▶ Work instructions:
**1)** Please list every castle that the Dutch castles article describes by name.
**2)** Carry the Dutch castles article forward from its final sentence.

▶ Provided passage:

>> begin

The Netherlands

Twenty impressive Dutch castles in the Netherlands!

There are some breathtaking castles in the Netherlands that you shouldn’t miss out on! Many were built during the Middle Ages as defensive structures and they can be found all over the country. I made a list of the twenty castles in the Netherlands that you should include in your itinerary if you are planning to visit The Netherlands!

Twenty impressive castles

in the Netherlands!

De Haar Castle, Utrecht

De Haar Castle is one of my favorite castles to visit in the Netherlands. It’s almost located in my backyard, near Haarzuilens in Utrecht. It’s the largest and most luxurious castle of the Netherlands and has a pretty impressive interior. Around the castle you can find a huge park and beautiful gardens. Even though many of the original gardens were destroyed during World War II, today they have been restored back to their former glory. Multiple beautiful lakes and charming bridges can be found scattered across the castle’s grounds.

Doornenburg Castle, Doornenburg

Doornenburg Castle is one of the largest and best preserved castles in the Netherlands and definitely worth a look! It’s located in the eastern part of the Netherlands, close to Arnhem. The castle consists of a smaller castle and a main castle which are connected by a narrow wooden bridge.

Muiderslot Castle, Muiden

Muiderslot castle is a well-known medieval castle in Muiden in the province of North Holland. It’s located at the Vecht river, pretty close to Amsterdam, so ideal for a day trip if you’re staying in the capital city. The Vecht river was the trade route to Utrecht, one of the most important market towns of that age.

Muiderslot castle is included in the UNESCO World Heritage List and is featured in many television shows set in the Middle Ages. The Muiderslot Castle houses a national museum and has a moat with a drawbridge.

Fun fact: the museum is depicted on the ace of clubs card in the standard deck of cards used in the Netherlands.

>> end

▶ Data section:
>> begin

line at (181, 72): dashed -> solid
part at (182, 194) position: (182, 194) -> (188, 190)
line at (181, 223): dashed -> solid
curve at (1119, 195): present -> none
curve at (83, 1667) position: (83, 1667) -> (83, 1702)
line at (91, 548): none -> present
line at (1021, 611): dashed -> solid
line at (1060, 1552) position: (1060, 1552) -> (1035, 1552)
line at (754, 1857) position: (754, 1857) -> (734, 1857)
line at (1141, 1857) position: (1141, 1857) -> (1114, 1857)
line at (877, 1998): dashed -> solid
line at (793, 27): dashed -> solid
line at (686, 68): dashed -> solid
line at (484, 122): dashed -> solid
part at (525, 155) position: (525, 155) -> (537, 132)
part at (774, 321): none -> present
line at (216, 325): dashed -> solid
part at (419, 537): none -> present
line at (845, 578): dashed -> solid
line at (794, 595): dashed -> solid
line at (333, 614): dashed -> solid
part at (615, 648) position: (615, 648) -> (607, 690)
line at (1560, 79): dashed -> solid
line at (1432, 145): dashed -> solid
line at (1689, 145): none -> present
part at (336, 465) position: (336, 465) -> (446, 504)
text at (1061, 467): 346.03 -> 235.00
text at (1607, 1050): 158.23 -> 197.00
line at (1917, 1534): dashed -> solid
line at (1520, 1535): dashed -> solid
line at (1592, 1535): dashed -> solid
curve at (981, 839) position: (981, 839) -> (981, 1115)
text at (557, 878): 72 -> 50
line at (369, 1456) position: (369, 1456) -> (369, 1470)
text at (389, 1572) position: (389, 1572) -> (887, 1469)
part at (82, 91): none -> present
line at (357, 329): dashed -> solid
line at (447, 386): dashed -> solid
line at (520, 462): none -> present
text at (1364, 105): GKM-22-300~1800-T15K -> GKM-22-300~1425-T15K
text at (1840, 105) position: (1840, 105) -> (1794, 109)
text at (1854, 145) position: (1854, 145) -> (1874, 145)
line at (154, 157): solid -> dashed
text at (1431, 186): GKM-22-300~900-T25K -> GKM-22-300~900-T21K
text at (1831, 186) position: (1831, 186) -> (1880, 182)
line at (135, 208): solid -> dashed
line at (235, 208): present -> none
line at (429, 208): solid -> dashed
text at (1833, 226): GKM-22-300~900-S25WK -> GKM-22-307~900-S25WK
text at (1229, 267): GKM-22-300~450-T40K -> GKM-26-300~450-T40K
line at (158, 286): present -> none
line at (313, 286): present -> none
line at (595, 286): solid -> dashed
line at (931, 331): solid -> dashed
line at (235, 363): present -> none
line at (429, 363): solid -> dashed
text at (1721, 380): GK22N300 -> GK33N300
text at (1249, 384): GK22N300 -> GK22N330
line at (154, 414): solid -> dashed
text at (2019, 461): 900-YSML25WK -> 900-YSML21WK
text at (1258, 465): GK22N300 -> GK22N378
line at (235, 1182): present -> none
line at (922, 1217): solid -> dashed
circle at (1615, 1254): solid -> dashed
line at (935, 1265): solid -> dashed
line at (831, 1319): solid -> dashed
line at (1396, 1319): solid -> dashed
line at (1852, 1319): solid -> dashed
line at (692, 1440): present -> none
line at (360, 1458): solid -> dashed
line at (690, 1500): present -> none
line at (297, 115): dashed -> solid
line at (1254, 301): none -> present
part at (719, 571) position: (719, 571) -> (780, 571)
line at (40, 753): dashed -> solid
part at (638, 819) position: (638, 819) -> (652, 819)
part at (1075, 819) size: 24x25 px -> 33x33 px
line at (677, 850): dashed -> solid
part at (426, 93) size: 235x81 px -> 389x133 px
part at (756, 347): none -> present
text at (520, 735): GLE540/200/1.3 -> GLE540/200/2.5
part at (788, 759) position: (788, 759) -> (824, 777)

>> end

▶ Replies:
**1)** De Haar Castle, Doornenburg Castle, Muiderslot Castle

**2)**
Photo by Jean Carlo Emer

Slot Loevestein, Zaltbommel

Slot Loevestein roughly translates to “Loef’s stone house”. The castle and fortress near Poederoijen was built by the knight Dirc Loef van Horne. He used it as a residence and to collect tolls from trading ships passing through the river. Currently the Dutch castle is used as a medieval museum with three important eras in the structure’s history: the Middle Ages, the State Prison period and the Dutch Waterline period.

Paleis het Loo, Apeldoorn

Paleis het Loo, Het Loo Palace was built between 1684 and 1686 for stadtholder-king at the time William III and his wife Mary II of England. Currently, Paleis Het Loo is a museum with baroque gardens, stables, little houses and a restaurant. The palace’s interior displays original furniture, as well as objects and paintings of the House of Orange-Nassau.

Paleis het Loo is at all times open to the general public. However in 2020 the palace will be closed for a short period of time due to renovation. The gardens and stables are open until 30 september 2020. If you’re planning to visit, check the website for the opening times.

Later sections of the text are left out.